Structured Insight from Unstructured Data: Large Language Models for SDOH-Driven Diabetes Risk Prediction

TL;DR

This paper investigates whether large language models (LLMs) can derive structured social determinants of health (SDOH) from unstructured patient life stories and whether these narratives and derived features improve diabetes risk prediction. Using 65 older adults, the authors extract 16 SDOH risk factors across 5 topics via retrieval-augmented generation and convert them into quantitative ratings, then integrate these with standard laboratory biomarkers in Ridge, Lasso, Random Forest, and XGBoost models. They also test LLMs’ ability to predict A1C control directly from interview transcripts with the A1C values redacted, achieving up to 60% accuracy with GPT-4o. The results show modest predictive value for SDOH features in small datasets and highlight the potential and challenges of incorporating unstructured narratives into clinical risk workflows, emphasizing the need for larger, longitudinal studies and physician validation. This approach points to a scalable path for enriching diabetes risk models with contextual patient data and could extend to other chronic diseases with broader implementation considerations.

Abstract

Social determinants of health (SDOH) play a critical role in Type 2 Diabetes (T2D) management but are often absent from electronic health records and risk prediction models. Most individual-level SDOH data is collected through structured screening tools, which lack the flexibility to capture the complexity of patient experiences and unique needs of a clinic's population. This study explores the use of large language models (LLMs) to extract structured SDOH information from unstructured patient life stories and evaluate the predictive value of both the extracted features and the narratives themselves for assessing diabetes control. We collected unstructured interviews from 65 T2D patients aged 65 and older, focused on their lived experiences, social context, and diabetes management. These narratives were analyzed using LLMs with retrieval-augmented generation to produce concise, actionable qualitative summaries for clinical interpretation and structured quantitative SDOH ratings for risk prediction modeling.

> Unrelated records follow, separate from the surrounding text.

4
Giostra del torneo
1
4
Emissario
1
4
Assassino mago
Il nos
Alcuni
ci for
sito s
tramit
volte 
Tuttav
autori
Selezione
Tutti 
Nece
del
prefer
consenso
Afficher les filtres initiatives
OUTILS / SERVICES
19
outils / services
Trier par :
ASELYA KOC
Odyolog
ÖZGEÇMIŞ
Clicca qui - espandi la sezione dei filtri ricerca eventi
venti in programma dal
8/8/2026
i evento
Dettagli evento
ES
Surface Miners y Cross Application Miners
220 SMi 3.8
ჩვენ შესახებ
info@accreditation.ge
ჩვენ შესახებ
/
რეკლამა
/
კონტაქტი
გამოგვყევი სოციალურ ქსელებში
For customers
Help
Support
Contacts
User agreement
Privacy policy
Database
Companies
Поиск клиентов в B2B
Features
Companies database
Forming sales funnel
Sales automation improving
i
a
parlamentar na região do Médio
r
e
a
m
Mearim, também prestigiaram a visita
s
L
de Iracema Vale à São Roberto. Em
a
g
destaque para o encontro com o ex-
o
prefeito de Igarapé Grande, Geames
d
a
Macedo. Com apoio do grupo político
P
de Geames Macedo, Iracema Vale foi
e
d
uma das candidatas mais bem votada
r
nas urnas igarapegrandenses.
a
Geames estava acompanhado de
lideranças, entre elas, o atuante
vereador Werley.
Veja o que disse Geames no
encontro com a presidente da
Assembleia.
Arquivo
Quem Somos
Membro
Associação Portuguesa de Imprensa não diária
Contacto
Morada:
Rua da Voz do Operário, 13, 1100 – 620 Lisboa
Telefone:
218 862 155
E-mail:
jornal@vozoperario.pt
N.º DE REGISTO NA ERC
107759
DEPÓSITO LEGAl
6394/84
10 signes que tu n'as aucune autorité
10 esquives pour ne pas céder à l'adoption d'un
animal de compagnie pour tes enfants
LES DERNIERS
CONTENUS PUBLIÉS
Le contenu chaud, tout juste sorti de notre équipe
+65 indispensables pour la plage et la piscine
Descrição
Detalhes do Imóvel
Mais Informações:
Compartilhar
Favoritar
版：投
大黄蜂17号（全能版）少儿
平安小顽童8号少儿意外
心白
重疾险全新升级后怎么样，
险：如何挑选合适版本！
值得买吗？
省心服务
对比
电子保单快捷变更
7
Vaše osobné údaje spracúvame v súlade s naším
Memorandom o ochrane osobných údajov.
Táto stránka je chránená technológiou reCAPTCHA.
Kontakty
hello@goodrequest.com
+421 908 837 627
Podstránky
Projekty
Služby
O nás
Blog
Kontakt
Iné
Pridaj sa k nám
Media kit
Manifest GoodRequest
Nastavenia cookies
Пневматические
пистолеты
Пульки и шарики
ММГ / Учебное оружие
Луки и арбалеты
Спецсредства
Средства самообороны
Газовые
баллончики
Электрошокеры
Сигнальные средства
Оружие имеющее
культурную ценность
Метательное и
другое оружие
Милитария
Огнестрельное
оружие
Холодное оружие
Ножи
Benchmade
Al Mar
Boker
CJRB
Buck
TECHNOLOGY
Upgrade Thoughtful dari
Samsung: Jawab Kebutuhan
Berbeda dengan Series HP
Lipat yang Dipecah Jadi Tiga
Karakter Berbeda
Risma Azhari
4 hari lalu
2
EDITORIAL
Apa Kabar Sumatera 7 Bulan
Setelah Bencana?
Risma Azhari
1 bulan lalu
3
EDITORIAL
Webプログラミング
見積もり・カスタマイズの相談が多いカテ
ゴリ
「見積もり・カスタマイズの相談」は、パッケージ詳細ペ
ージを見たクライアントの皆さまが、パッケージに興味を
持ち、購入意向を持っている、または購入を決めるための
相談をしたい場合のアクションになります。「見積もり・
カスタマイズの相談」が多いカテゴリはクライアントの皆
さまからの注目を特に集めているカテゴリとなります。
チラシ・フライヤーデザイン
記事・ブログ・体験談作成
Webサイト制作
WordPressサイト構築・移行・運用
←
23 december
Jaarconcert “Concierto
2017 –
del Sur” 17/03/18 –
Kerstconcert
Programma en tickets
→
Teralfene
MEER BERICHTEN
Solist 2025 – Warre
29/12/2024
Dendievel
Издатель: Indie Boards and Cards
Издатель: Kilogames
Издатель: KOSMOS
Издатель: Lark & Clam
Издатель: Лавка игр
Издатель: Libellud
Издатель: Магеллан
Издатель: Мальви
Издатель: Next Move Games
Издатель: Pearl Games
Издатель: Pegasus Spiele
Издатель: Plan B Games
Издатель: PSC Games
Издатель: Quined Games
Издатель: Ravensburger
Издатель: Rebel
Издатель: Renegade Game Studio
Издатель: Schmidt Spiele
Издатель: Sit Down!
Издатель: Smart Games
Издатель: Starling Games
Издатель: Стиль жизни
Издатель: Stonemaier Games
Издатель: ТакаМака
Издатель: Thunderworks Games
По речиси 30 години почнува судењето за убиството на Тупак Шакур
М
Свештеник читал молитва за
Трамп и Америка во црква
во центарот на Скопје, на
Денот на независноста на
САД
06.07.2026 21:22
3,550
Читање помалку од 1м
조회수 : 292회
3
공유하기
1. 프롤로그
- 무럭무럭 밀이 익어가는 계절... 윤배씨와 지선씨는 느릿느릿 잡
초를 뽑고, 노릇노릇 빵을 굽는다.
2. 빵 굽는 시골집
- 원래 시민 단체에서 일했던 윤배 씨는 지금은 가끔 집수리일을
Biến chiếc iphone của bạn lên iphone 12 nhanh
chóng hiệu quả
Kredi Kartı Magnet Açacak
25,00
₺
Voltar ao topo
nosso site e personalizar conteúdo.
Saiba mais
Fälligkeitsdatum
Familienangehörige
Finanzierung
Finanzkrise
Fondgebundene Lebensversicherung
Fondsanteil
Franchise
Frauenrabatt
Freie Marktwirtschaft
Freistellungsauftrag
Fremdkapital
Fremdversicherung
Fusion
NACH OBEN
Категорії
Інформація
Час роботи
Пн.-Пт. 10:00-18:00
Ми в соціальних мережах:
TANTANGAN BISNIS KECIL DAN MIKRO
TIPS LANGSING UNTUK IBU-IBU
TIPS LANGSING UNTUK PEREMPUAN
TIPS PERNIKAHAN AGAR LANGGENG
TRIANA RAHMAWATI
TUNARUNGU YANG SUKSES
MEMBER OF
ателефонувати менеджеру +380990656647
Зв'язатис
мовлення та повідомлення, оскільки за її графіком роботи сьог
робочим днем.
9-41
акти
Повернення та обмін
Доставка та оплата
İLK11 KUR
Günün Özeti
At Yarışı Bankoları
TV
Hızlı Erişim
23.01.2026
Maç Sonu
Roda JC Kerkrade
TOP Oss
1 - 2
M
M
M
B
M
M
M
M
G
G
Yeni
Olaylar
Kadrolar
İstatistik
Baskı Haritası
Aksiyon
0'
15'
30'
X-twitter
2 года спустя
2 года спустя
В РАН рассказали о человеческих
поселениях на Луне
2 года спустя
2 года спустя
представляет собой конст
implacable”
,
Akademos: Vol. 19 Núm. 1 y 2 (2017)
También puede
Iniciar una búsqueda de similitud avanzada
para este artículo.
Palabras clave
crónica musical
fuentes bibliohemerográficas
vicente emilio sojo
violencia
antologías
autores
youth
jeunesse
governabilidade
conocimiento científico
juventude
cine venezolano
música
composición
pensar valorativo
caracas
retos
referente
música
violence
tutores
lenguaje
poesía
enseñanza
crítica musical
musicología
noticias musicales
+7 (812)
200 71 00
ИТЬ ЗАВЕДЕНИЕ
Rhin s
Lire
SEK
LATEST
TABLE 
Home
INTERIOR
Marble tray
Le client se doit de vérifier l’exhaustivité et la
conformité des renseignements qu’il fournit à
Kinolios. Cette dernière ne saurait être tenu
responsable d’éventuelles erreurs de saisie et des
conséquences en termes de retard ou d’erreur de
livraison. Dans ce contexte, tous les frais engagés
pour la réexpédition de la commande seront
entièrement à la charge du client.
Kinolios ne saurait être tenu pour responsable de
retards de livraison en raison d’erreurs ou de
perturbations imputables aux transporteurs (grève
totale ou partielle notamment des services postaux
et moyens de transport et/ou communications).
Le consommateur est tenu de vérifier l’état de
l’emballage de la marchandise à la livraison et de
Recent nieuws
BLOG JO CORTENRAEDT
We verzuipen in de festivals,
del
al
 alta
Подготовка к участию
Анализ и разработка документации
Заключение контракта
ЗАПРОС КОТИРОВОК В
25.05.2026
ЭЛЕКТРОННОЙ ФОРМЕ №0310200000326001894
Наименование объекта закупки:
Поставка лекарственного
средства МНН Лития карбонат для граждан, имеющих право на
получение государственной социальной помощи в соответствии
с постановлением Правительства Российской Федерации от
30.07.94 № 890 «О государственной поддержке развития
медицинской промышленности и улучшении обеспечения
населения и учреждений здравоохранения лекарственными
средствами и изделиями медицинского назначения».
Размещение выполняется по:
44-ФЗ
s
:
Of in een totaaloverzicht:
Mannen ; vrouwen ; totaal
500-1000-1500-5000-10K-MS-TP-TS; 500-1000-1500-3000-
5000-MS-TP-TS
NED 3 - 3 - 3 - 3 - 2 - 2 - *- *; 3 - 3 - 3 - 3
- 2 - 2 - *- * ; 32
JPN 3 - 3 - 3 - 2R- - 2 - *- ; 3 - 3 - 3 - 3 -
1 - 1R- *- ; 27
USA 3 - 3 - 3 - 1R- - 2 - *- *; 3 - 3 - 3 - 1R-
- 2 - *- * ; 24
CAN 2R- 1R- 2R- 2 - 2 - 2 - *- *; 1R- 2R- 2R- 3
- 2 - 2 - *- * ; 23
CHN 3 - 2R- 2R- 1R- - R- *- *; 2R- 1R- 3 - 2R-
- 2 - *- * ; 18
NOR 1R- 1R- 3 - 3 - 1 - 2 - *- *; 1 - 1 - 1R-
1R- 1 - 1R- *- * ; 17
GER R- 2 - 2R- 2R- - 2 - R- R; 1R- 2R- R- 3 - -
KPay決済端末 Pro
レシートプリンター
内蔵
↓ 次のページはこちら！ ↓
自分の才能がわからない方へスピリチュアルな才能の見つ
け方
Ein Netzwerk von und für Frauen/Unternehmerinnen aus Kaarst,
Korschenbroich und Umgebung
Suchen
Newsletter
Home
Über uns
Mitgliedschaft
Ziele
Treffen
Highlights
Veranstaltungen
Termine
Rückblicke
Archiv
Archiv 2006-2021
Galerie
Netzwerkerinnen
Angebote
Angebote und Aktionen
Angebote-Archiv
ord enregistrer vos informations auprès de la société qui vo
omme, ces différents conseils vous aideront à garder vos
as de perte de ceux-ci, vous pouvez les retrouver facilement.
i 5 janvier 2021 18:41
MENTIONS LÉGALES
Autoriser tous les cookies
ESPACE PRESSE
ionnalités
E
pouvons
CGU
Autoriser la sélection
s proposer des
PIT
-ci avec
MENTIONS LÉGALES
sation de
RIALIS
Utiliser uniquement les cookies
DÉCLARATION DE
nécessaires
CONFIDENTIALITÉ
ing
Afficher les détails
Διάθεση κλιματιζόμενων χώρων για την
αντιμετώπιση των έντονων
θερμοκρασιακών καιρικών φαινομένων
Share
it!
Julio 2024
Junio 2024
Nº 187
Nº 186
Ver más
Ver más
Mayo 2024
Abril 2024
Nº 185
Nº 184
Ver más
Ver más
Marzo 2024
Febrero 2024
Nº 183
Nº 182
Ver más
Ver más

The structured SDOH ratings were used independently and in combination with traditional laboratory biomarkers as inputs to linear and tree-based machine learning models (Ridge, Lasso, Random Forest, and XGBoost) to demonstrate how unstructured narrative data can be applied in conventional risk prediction workflows. Finally, we evaluated several LLMs on their ability to predict a patient's level of diabetes control (low, medium, high) directly from interview text with A1C values redacted. LLMs achieved 60% accuracy in predicting diabetes control levels from interview text. This work demonstrates how LLMs can translate unstructured SDOH-related data into structured insights, offering a scalable approach to augment clinical risk models and decision-making.
Paper Structure (12 sections, 5 figures)

This paper contains 12 sections, 5 figures.

Figures (5)

  • Figure 1: Percentage distribution of how frequently a specific topic was discussed across patient interviews.
  • Figure 2: LLM generated summary for "Social Support - Social Networks" analysis for one patient
  • Figure 3: Training and cross‐validated $R^{2}$ by model and feature set.
  • Figure 4: Feature Importance for Combined Feature Set, Random-Forest
  • Figure 5: Categorical and overall accuracy for each model across 65 patients. o1-mini did not provide a response for 4 patients.